The hope is that this will greatly ease the process writing programs that use CUDA, by simplifying the process of managing memory access.
Previous implementations of CUDA have relied on the programmer to manage the exchange of information from CPU/system memory to GPU memory. This creates a sizeable and somewhat unnecessary overhead for coders. With the new unified memory system, though, programmers can access and operate on any memory resource, regardless of which pool of memory the address actually resides in.
The system doesn't actually eliminate the physical requirement to copy the memory contents from one pool to another but does remove the need for programmers to manage that part of the process - CUDA 6 does it automatically.
This is contrast to the unified memory implementation that AMD has been lauding on its upcoming Kaveri APUs.
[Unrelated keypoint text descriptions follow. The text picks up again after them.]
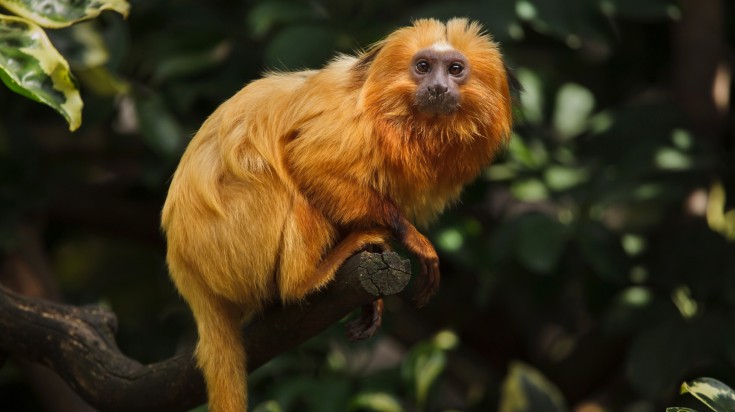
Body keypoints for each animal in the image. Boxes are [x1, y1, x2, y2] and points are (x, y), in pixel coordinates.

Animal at [162, 16, 516, 412]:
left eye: (455, 70)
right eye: (423, 67)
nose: (437, 87)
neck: (403, 121)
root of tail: (186, 269)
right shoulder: (350, 123)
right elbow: (309, 161)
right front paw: (411, 238)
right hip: (228, 238)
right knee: (284, 183)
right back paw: (309, 277)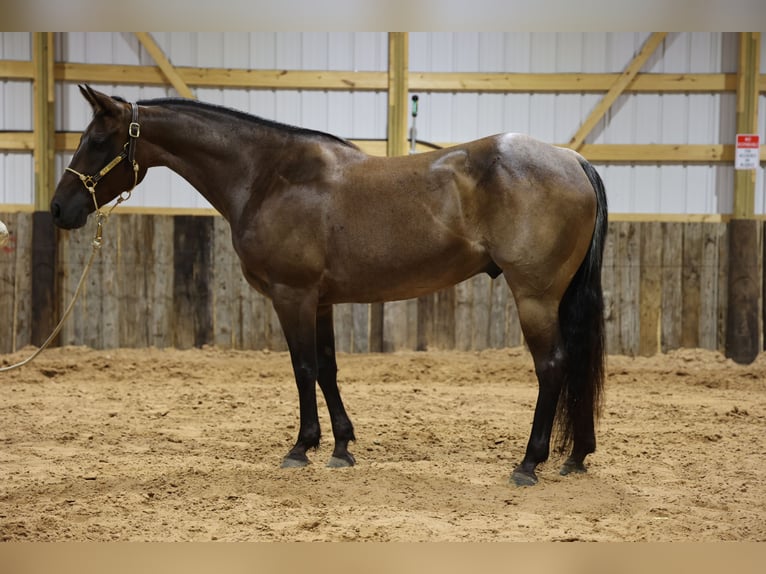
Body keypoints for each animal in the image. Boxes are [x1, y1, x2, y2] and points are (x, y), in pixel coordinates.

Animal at [51, 84, 607, 486]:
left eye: (97, 141)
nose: (59, 209)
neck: (269, 177)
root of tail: (571, 159)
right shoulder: (319, 302)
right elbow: (327, 369)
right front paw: (341, 447)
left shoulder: (291, 295)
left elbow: (302, 369)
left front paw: (301, 448)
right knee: (576, 362)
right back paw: (576, 457)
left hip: (534, 297)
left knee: (552, 367)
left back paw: (529, 463)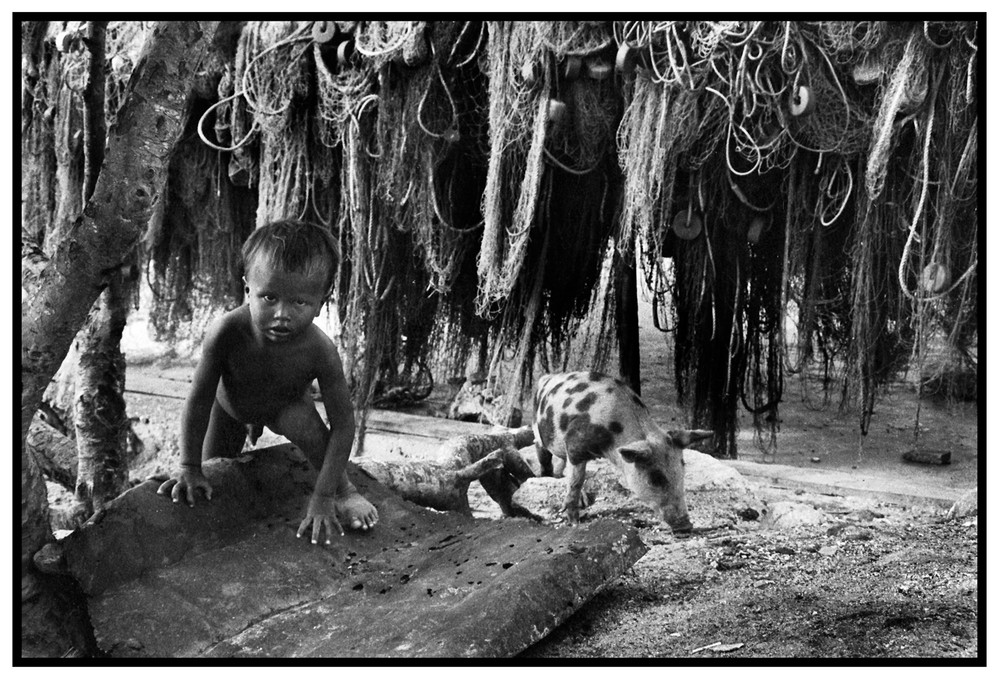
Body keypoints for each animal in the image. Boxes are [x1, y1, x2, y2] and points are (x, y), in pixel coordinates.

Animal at [532, 372, 712, 532]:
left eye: (682, 472)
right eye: (655, 479)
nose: (686, 526)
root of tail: (546, 377)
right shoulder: (574, 446)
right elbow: (576, 481)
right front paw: (574, 522)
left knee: (561, 466)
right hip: (538, 434)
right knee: (544, 457)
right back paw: (546, 475)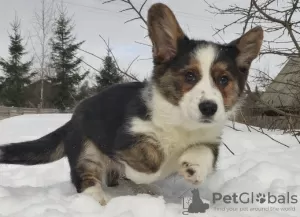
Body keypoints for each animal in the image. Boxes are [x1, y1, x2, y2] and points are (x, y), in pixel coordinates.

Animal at [0, 2, 262, 204]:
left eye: (223, 79)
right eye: (190, 76)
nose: (209, 108)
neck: (182, 123)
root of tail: (71, 119)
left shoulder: (211, 139)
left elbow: (204, 152)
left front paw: (193, 168)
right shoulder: (130, 133)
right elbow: (150, 160)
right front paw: (142, 174)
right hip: (85, 149)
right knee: (85, 177)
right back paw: (98, 199)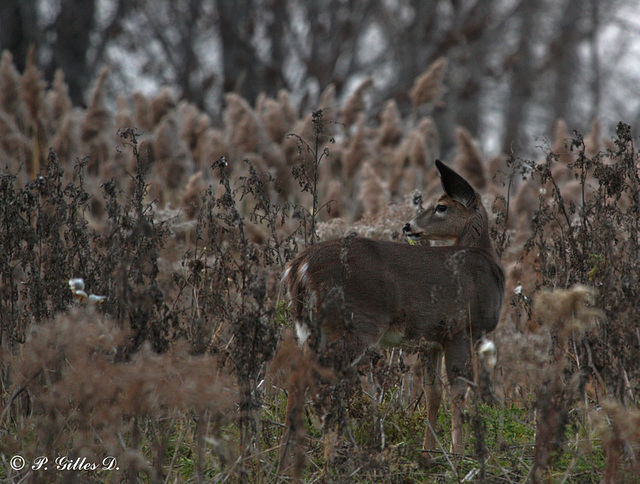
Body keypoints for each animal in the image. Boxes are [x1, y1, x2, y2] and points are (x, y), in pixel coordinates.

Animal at [280, 160, 504, 462]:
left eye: (441, 206)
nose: (408, 225)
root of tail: (298, 268)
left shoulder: (432, 340)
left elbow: (433, 394)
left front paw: (429, 453)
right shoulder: (462, 328)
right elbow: (458, 393)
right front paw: (458, 455)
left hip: (310, 328)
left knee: (297, 376)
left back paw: (284, 456)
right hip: (354, 324)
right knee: (325, 383)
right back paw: (329, 456)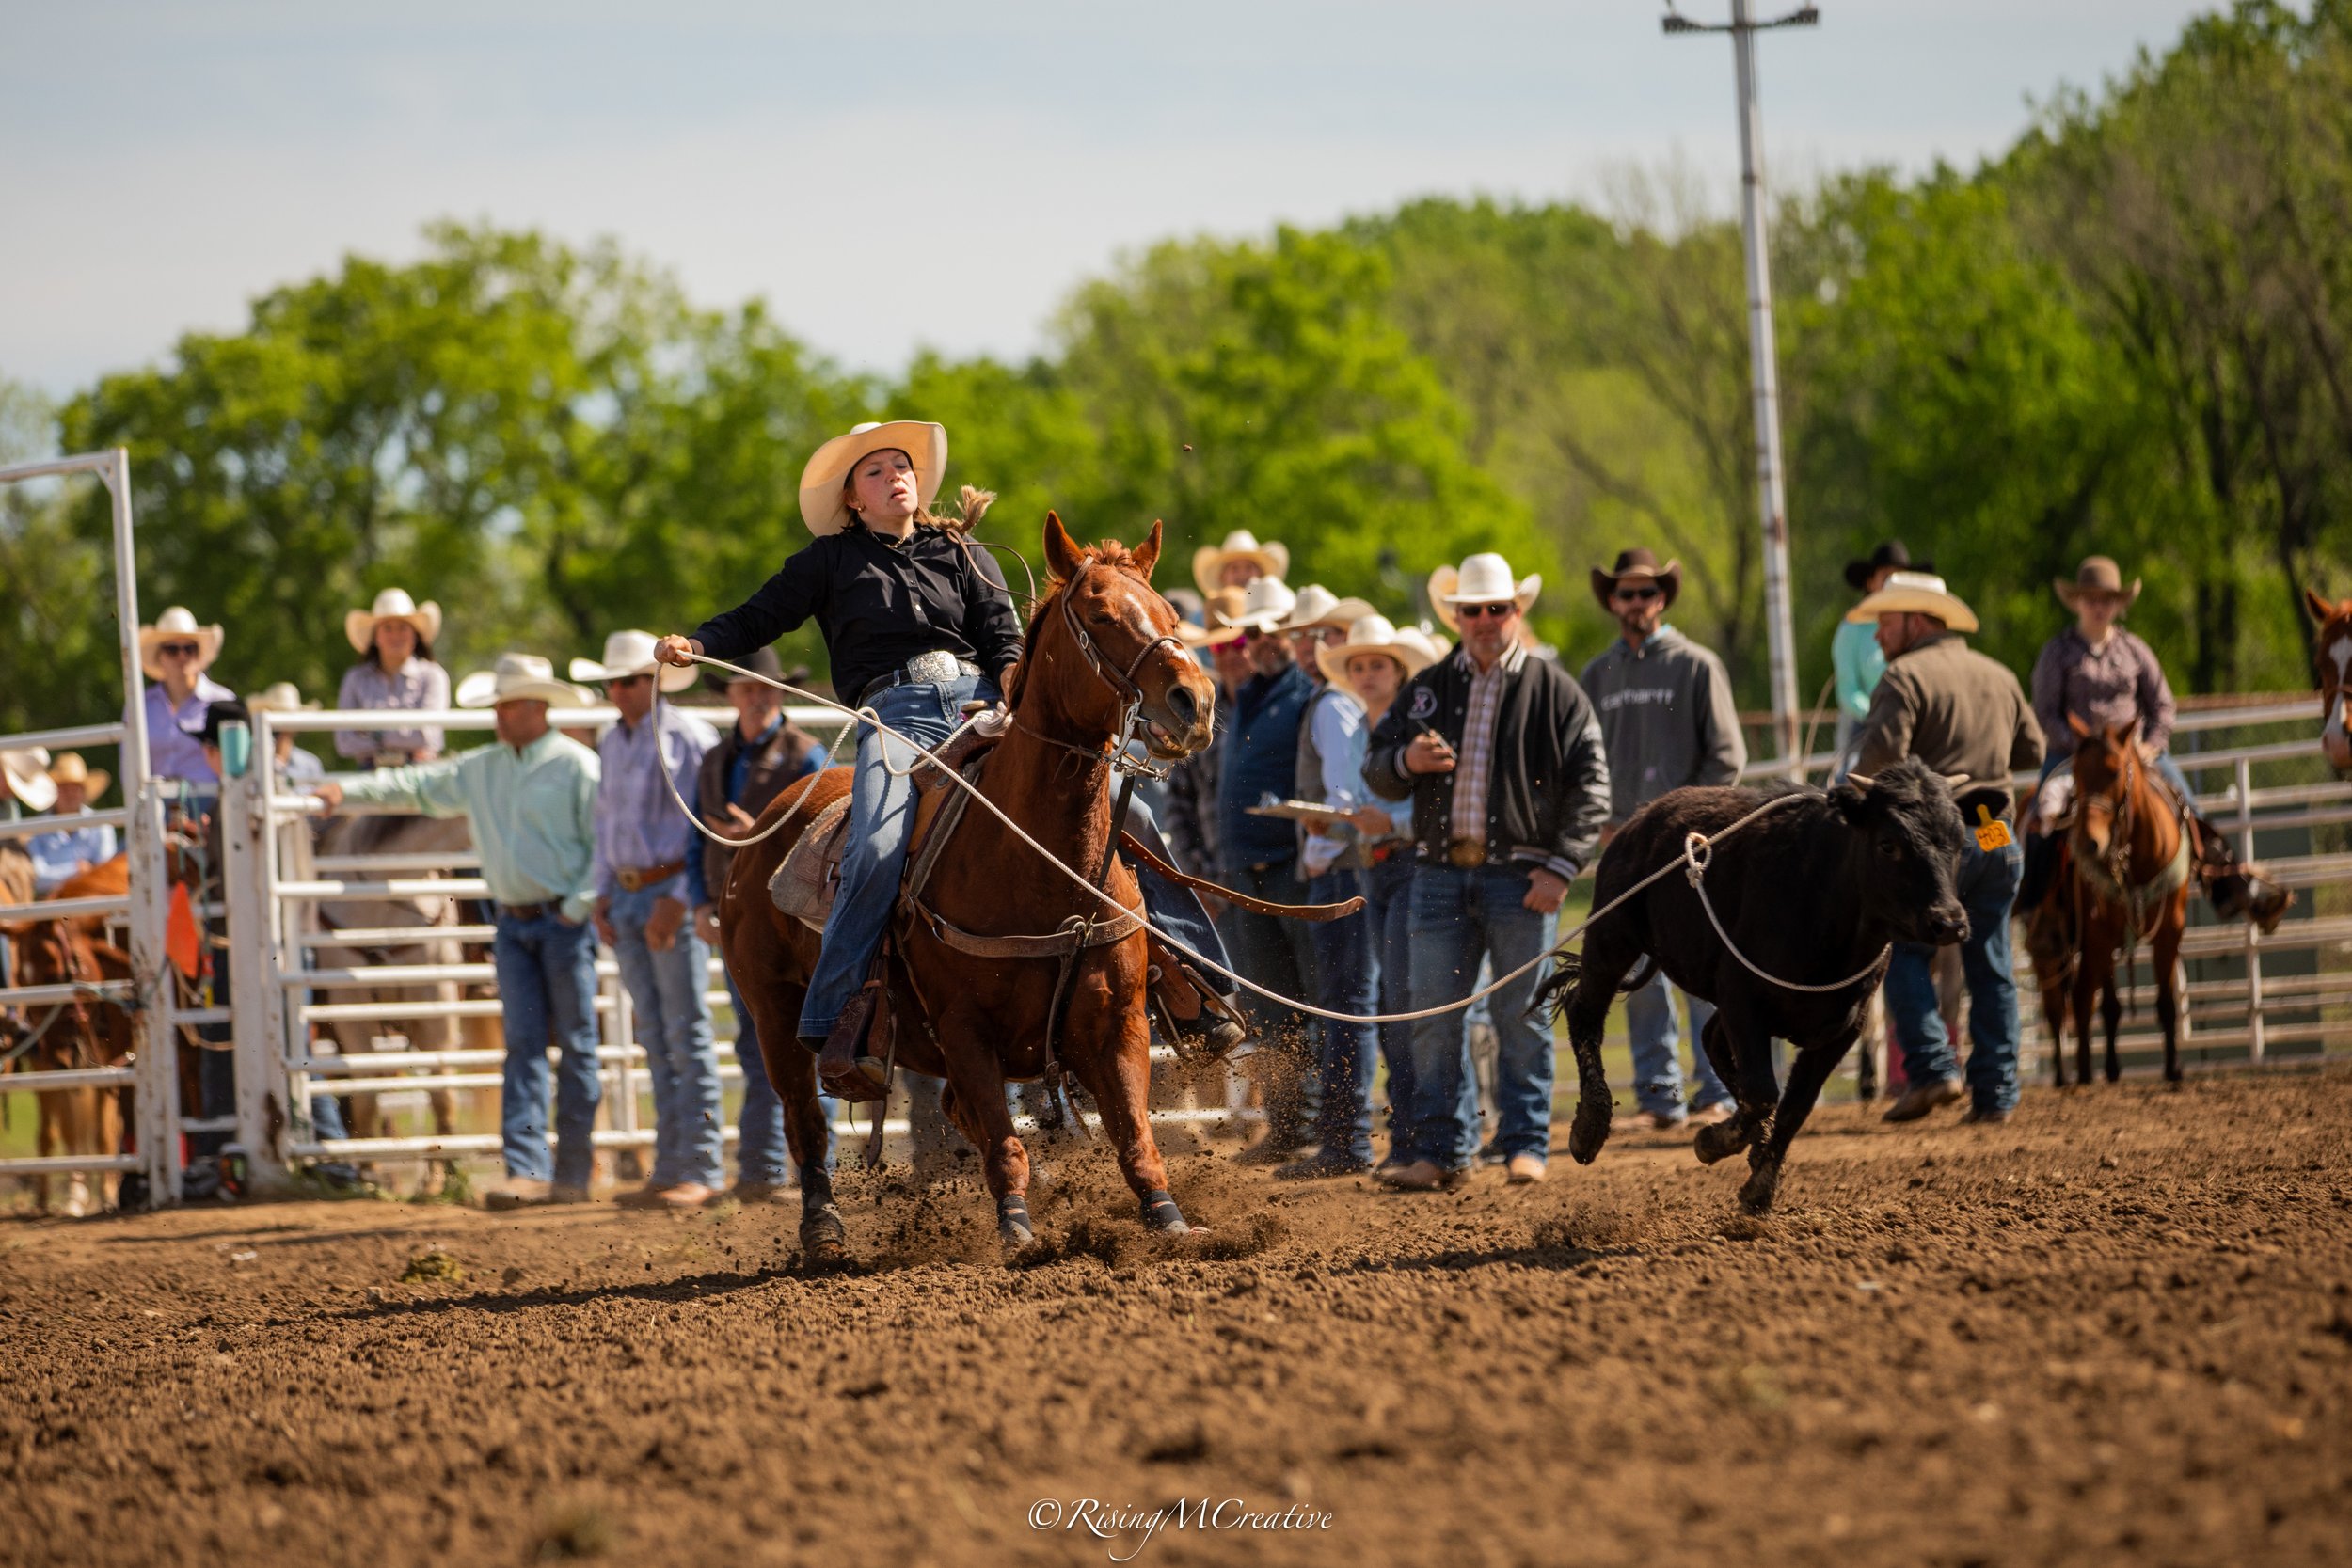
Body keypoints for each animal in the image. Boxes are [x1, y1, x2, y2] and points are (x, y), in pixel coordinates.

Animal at [720, 513, 1217, 1260]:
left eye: (1169, 613)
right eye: (1101, 614)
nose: (1195, 701)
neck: (1038, 865)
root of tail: (768, 820)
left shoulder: (1119, 1022)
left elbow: (1135, 1136)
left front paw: (1170, 1221)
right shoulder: (964, 1030)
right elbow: (1007, 1144)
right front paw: (1017, 1231)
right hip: (774, 1016)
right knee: (805, 1122)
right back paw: (823, 1230)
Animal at [2046, 716, 2191, 1085]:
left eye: (2114, 771)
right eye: (2077, 772)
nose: (2088, 843)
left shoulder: (2170, 929)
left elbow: (2166, 1002)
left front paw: (2173, 1068)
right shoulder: (2100, 931)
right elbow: (2105, 1004)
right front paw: (2106, 1068)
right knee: (2070, 1001)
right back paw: (2080, 1072)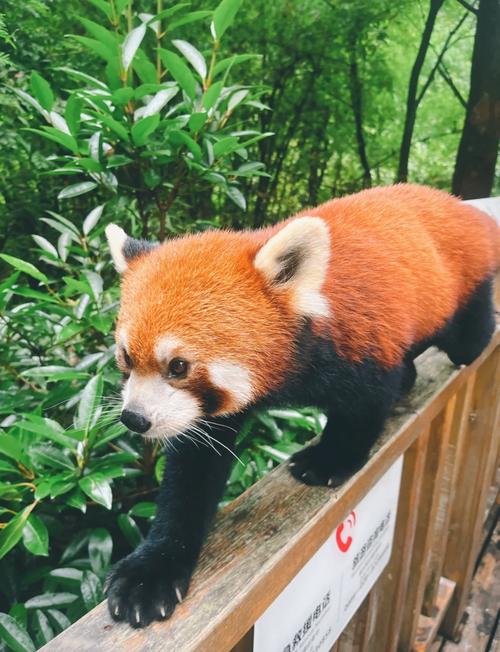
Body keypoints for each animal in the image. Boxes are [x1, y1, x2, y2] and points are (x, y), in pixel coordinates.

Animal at [104, 183, 499, 627]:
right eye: (126, 359)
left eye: (178, 366)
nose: (134, 419)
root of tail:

Those chips actually use the same block of memory, eliminating the need to copy the data from one block to another entirely.
Indeed it is quite possible that the new CUDA 6 solution will have a negative impact on performance, as finer control of memory management is taken away from the program. However, coders will still have the option to manually control memory if needed, while providing a simpler solution for those that don't require more granular control.
Also announced today is that CUDA 6 will include new BLAS and FFT libraries that a tuned for multi-GPU scaling, with them optimised to support up to 8 GPUs in a node.
Today's final announcement regarding Nvidia and HPC is that the open source parallel programming standard OpenACC (that support Nvidia GPUs), will be incorporated into the GNU Compiler Collection (GCC) bringing GPU acceleration support to the popular compiler.